BEGIN DATA SUPPLIED

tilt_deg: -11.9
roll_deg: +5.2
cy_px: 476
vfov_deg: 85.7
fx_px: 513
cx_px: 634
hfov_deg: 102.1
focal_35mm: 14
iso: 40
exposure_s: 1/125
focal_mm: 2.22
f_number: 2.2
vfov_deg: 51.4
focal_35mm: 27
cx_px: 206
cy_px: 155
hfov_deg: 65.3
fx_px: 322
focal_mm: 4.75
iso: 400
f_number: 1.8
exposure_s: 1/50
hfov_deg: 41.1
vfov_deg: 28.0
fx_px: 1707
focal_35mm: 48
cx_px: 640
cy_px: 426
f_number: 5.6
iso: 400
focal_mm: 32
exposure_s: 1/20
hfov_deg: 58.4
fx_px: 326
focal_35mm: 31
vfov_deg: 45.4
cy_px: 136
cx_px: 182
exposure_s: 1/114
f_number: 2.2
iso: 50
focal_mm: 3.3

END DATA SUPPLIED
BEGIN DATA SUPPLIED

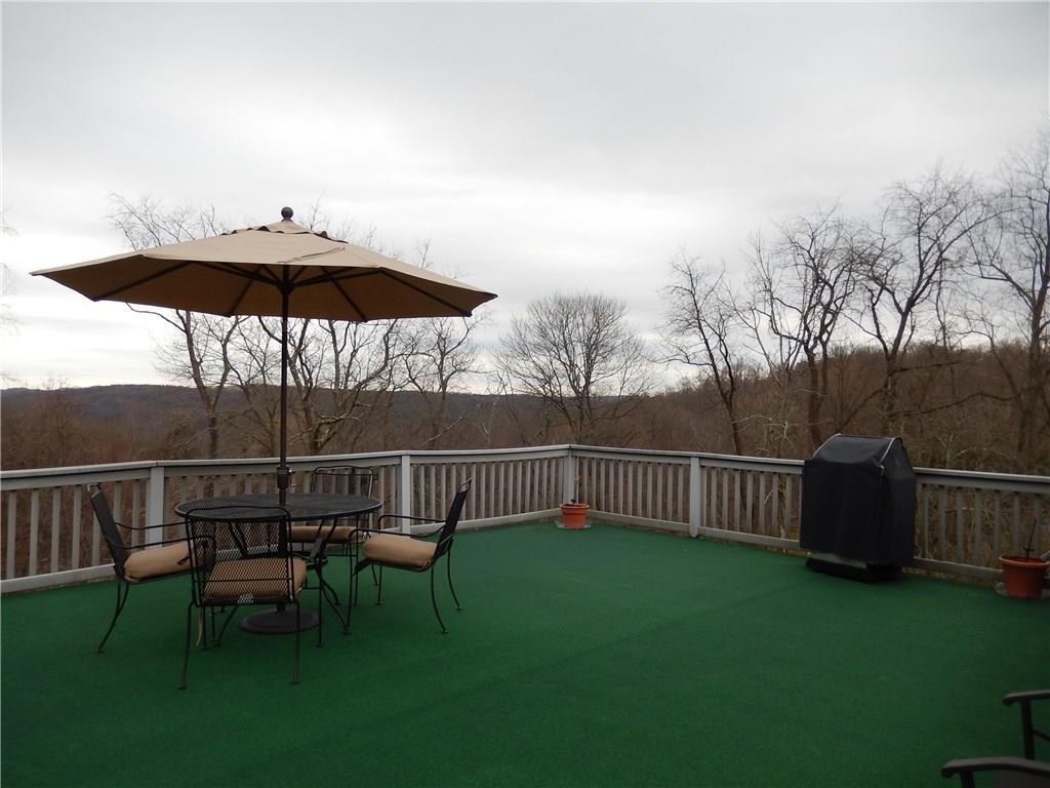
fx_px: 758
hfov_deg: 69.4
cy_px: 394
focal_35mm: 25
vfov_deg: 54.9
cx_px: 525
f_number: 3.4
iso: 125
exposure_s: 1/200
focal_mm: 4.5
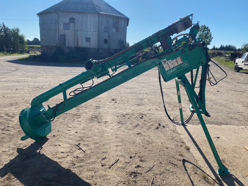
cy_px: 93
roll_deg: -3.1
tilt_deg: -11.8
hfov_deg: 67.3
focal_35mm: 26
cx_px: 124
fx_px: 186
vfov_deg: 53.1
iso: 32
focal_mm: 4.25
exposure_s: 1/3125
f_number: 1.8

END DATA SUPPLIED

Using the records above, set down exactly the lines from the one with "tilt_deg: -11.9" through the one with "focal_mm: 3.3", inclusive, and nothing more.

tilt_deg: -11.9
roll_deg: +5.2
cy_px: 476
vfov_deg: 85.7
fx_px: 513
cx_px: 634
hfov_deg: 102.1
focal_35mm: 14
iso: 40
exposure_s: 1/125
focal_mm: 2.22
f_number: 2.2
vfov_deg: 51.4
focal_35mm: 27
cx_px: 206
cy_px: 155
hfov_deg: 65.3
fx_px: 322
focal_mm: 4.75
iso: 400
f_number: 1.8
exposure_s: 1/50
hfov_deg: 41.1
vfov_deg: 28.0
fx_px: 1707
focal_35mm: 48
cx_px: 640
cy_px: 426
f_number: 5.6
iso: 400
focal_mm: 32
exposure_s: 1/20
hfov_deg: 58.4
fx_px: 326
focal_35mm: 31
vfov_deg: 45.4
cy_px: 136
cx_px: 182
exposure_s: 1/114
f_number: 2.2
iso: 50
focal_mm: 3.3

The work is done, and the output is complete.